- _Task statement_
Write down nothing except how many lines in the entries contain "ifversion".

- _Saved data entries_
_ _ _ _ _ _ _

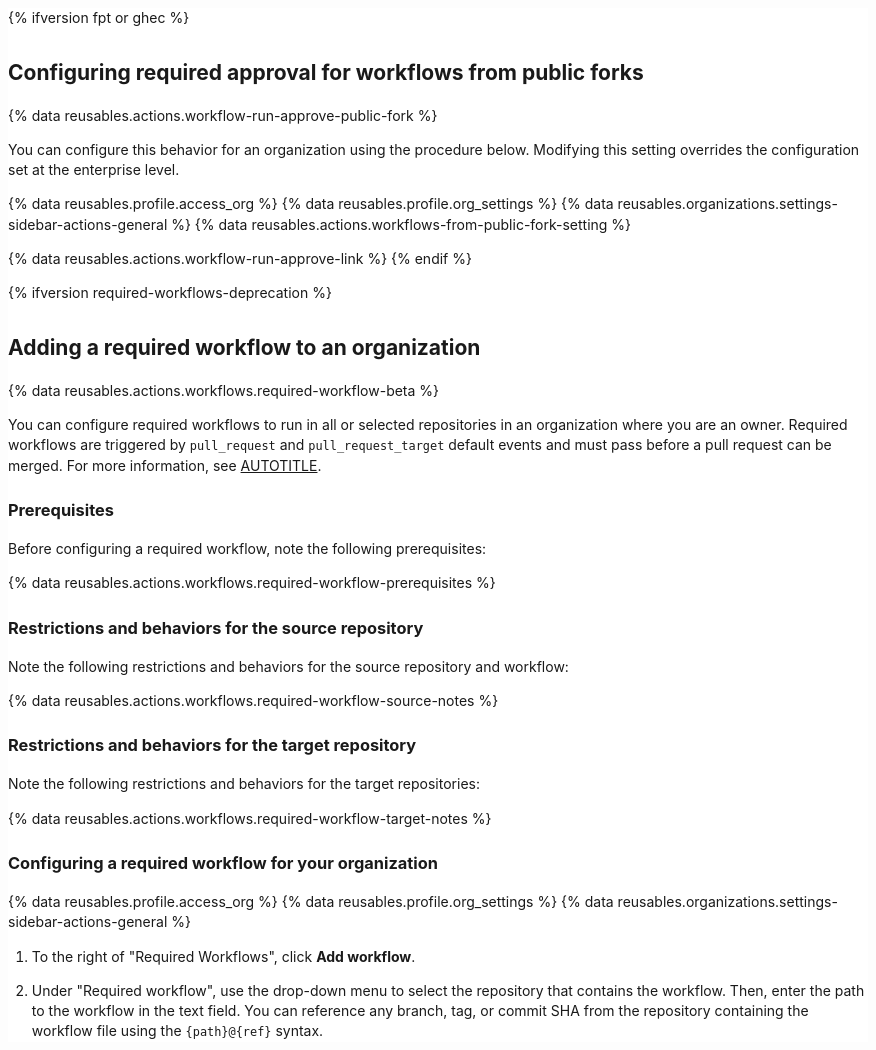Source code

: {% ifversion fpt or ghec %}

## Configuring required approval for workflows from public forks

{% data reusables.actions.workflow-run-approve-public-fork %}

You can configure this behavior for an organization using the procedure below. Modifying this setting overrides the configuration set at the enterprise level.

{% data reusables.profile.access_org %}
{% data reusables.profile.org_settings %}
{% data reusables.organizations.settings-sidebar-actions-general %}
{% data reusables.actions.workflows-from-public-fork-setting %}

{% data reusables.actions.workflow-run-approve-link %}
{% endif %}

{% ifversion required-workflows-deprecation %}

## Adding a required workflow to an organization

{% data reusables.actions.workflows.required-workflow-beta %}

You can configure required workflows to run in all or selected repositories in an organization where you are an owner. Required workflows are triggered by `pull_request` and `pull_request_target` default events and must pass before a pull request can be merged. For more information, see [AUTOTITLE](/actions/using-workflows/required-workflows).

### Prerequisites

Before configuring a required workflow, note the following prerequisites:

{% data reusables.actions.workflows.required-workflow-prerequisites %}

### Restrictions and behaviors for the source repository

Note the following restrictions and behaviors for the source repository and workflow:

{% data reusables.actions.workflows.required-workflow-source-notes %}

### Restrictions and behaviors for the target repository

Note the following restrictions and behaviors for the target repositories:

{% data reusables.actions.workflows.required-workflow-target-notes %}

### Configuring a required workflow for your organization

{% data reusables.profile.access_org %}
{% data reusables.profile.org_settings %}
{% data reusables.organizations.settings-sidebar-actions-general %}
1. To the right of "Required Workflows", click **Add workflow**.

1. Under "Required workflow", use the drop-down menu to select the repository that contains the workflow. Then, enter the path to the workflow in the text field. You can reference any branch, tag, or commit SHA from the repository containing the workflow file using the `{path}@{ref}` syntax.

_ _ _ _ _ _ _

- _Your solution_
2